En aquesta tesi hem abordat dos temes diferents però que estan relacionats a la hora de trobar nous antibiòtics. El primer tema abordat es el de conèixer a fons els mecanismes de resistència de certs antibiòtics, en aquest cas peptídics, en front diferents tipus de soques tant Gram-positives (S. mitis) com Gram-negatives (A. nosocomialis). Els dos antibiòtics peptídics pels que s’ha estudiat la resistència son daptomicina i colistina, en front de S. mitis i A. nosocomialis respectivament. Ambdós pèptids actuen a nivell de membrana, per tant ens centrarem en veure les modificacions produïdes en els soques resistents. Per part de S. mitis resistent a daptomicina, es pot veure una sobreexpressió de dues proteïnes que tenen dominis homòlegs amb altres proteïnes involucrades en la resistència a daptomicina en altres bacteris. En la resistència a colistina es pot apreciar com les soques resistents d’A. nosocomialis presenten una deficiència del LPS.

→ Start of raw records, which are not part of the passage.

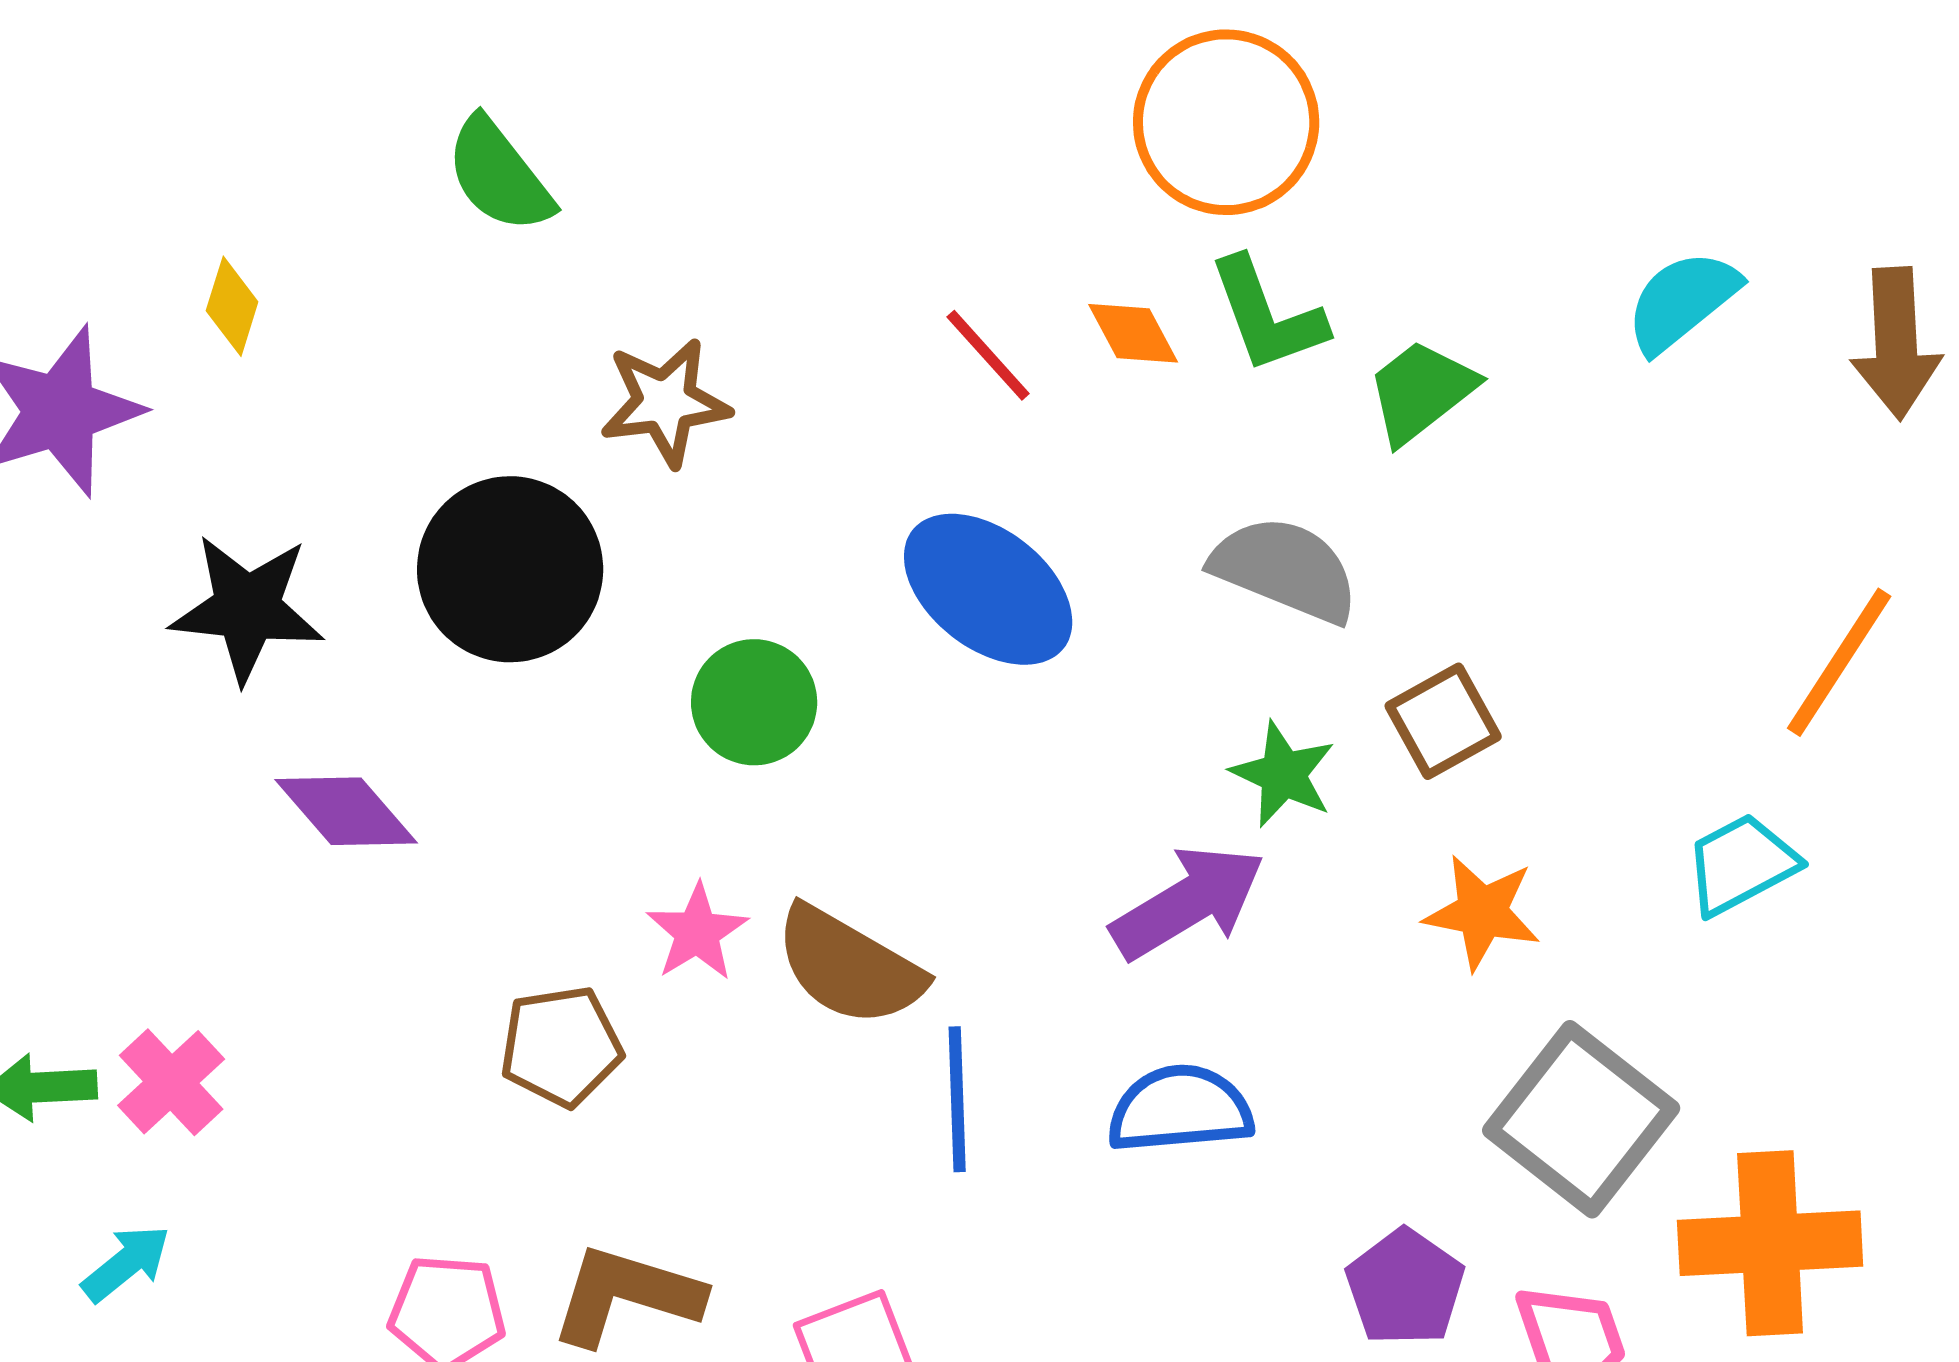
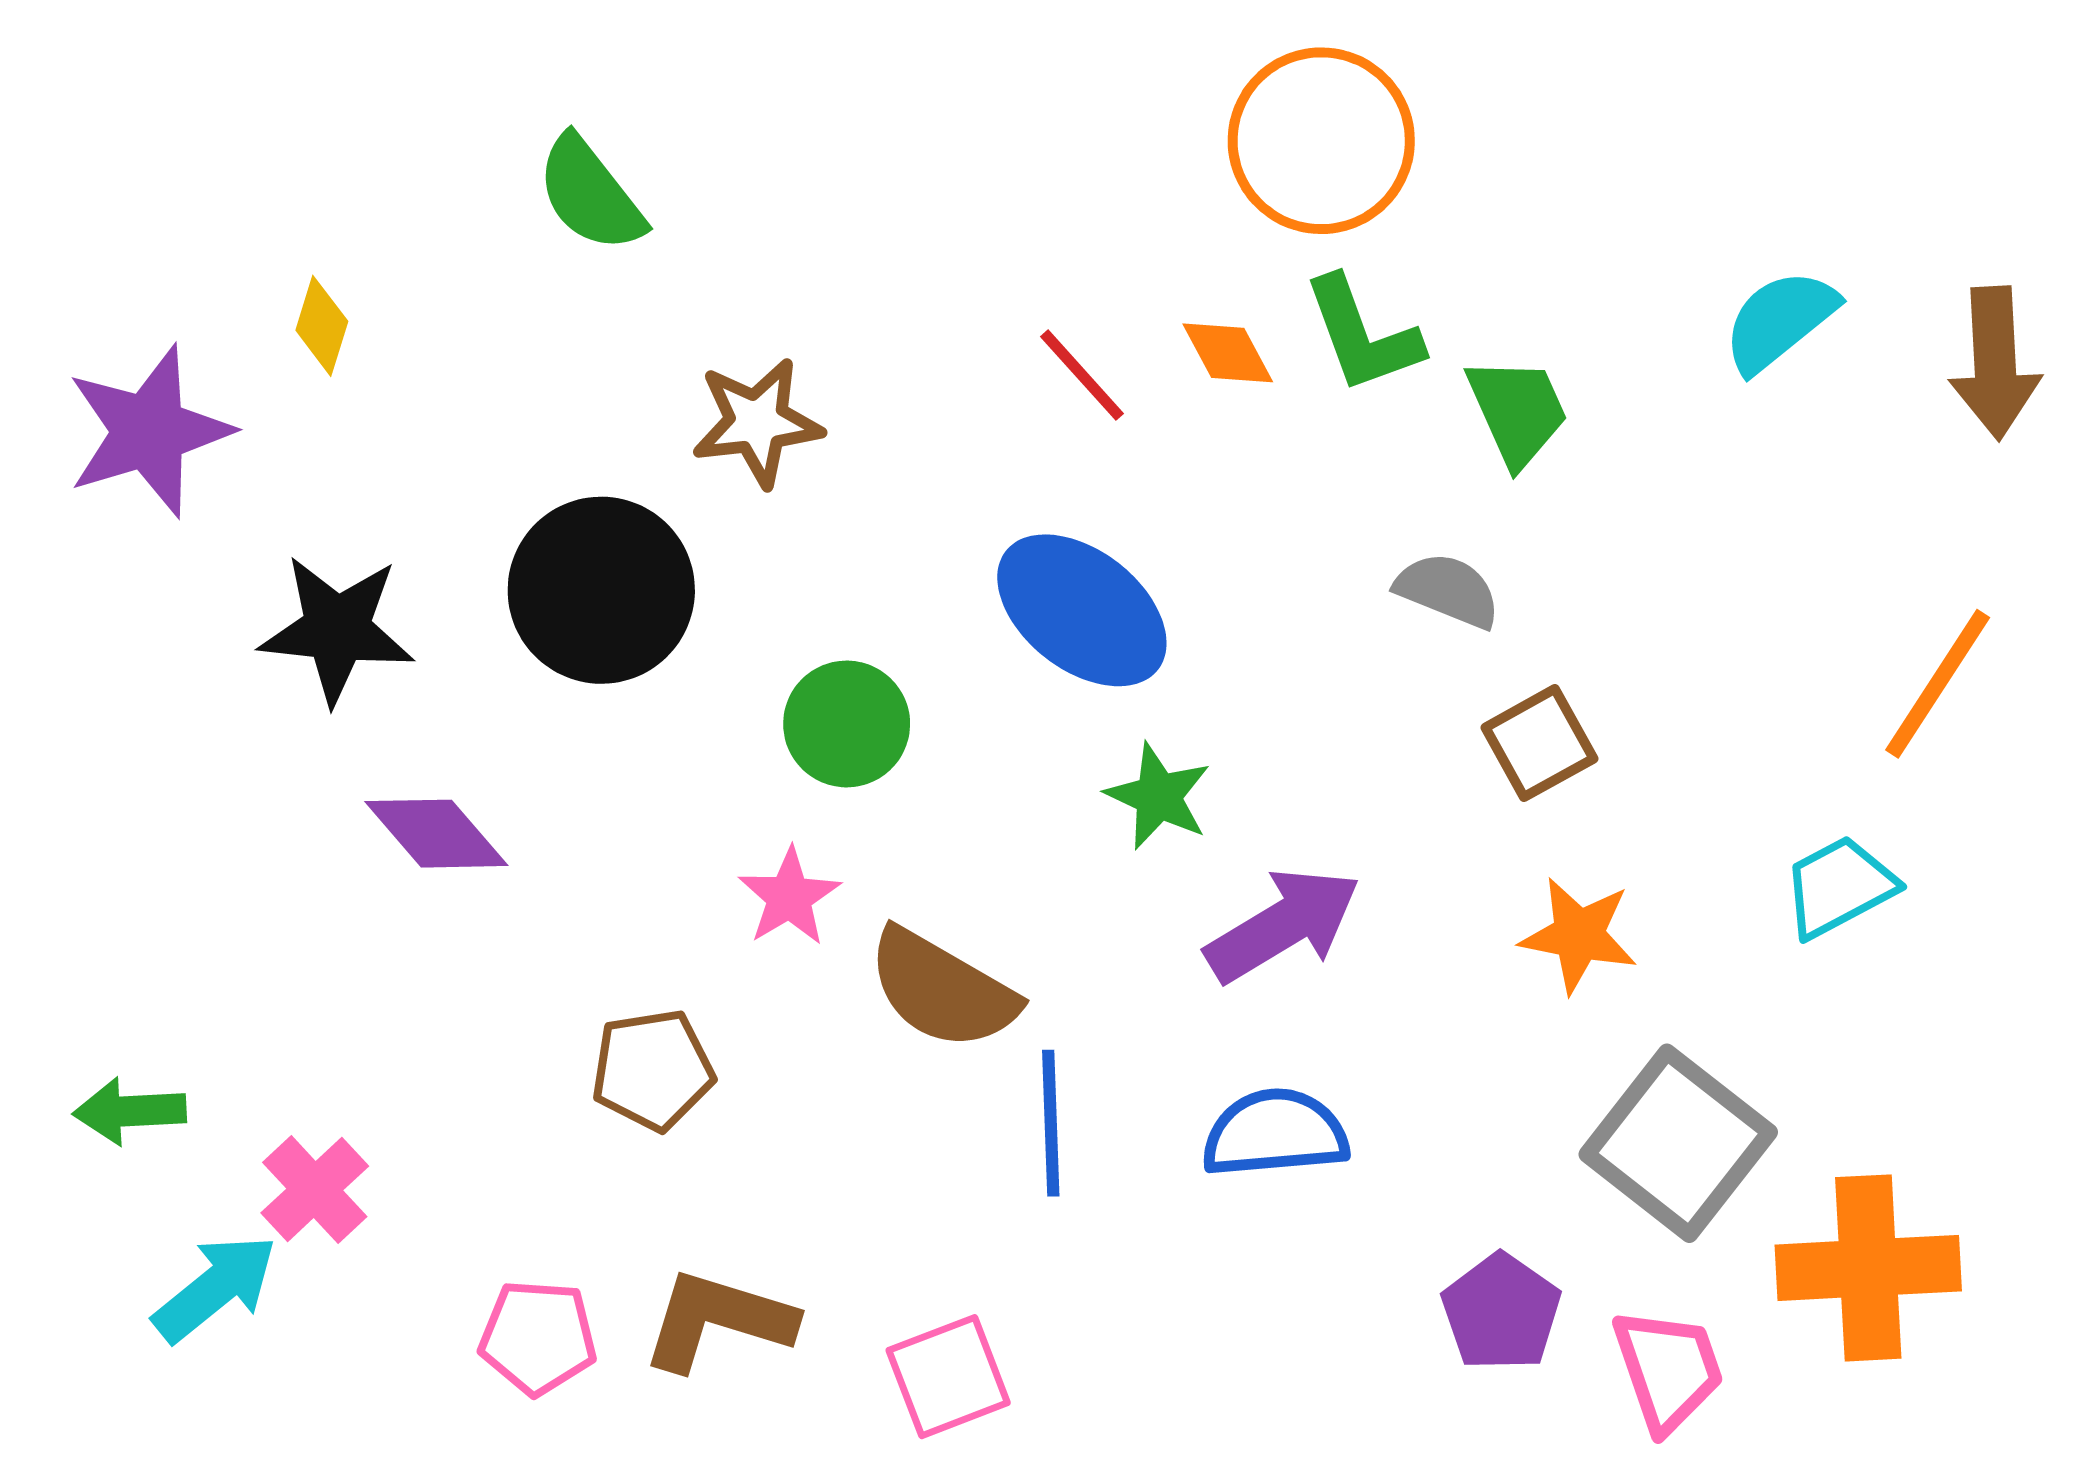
green trapezoid: (1421, 391) -> (1517, 411), turned 104
gray semicircle: (1285, 569) -> (1448, 590), moved, size x0.7
green star: (1283, 774) -> (1158, 796), moved
pink star: (697, 932) -> (789, 897), moved
pink cross: (171, 1082) -> (315, 1190), moved
cyan arrow: (126, 1263) -> (215, 1288), size x1.4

També hem proposat diferents alternatives com a nous antibiòtics, en aquest cas en front de soques A. baumannii. Dos tipus d’aproximacions van ser utilitzades, la primera, i mes clàssica es la de trobar nous antimicrobians, vàrem trobar mastoparan i va diferents paràmetres van ser optimitzat però sense obtindré bons resultats in vivo. També es van provar diferents pèptids provinents de les secrecions de les granotes, presentant bona activitat en front soques d’Acinetobacter, i per últim, les ceragenines, anàlegs del àcid cólic, que tenen bona activitat en front de totes les soques tant colistina sensibles com colistina resistents en Gram-negatius.

La segona aproximació es buscant pèptids capaços d’inhibir l’adherència entre el bacteri i la cèl•lula del hoste bloquejant l’acció de la proteïna OmpA. S’ha trobat un pèptid amb bona activitat fins i tot in vivo.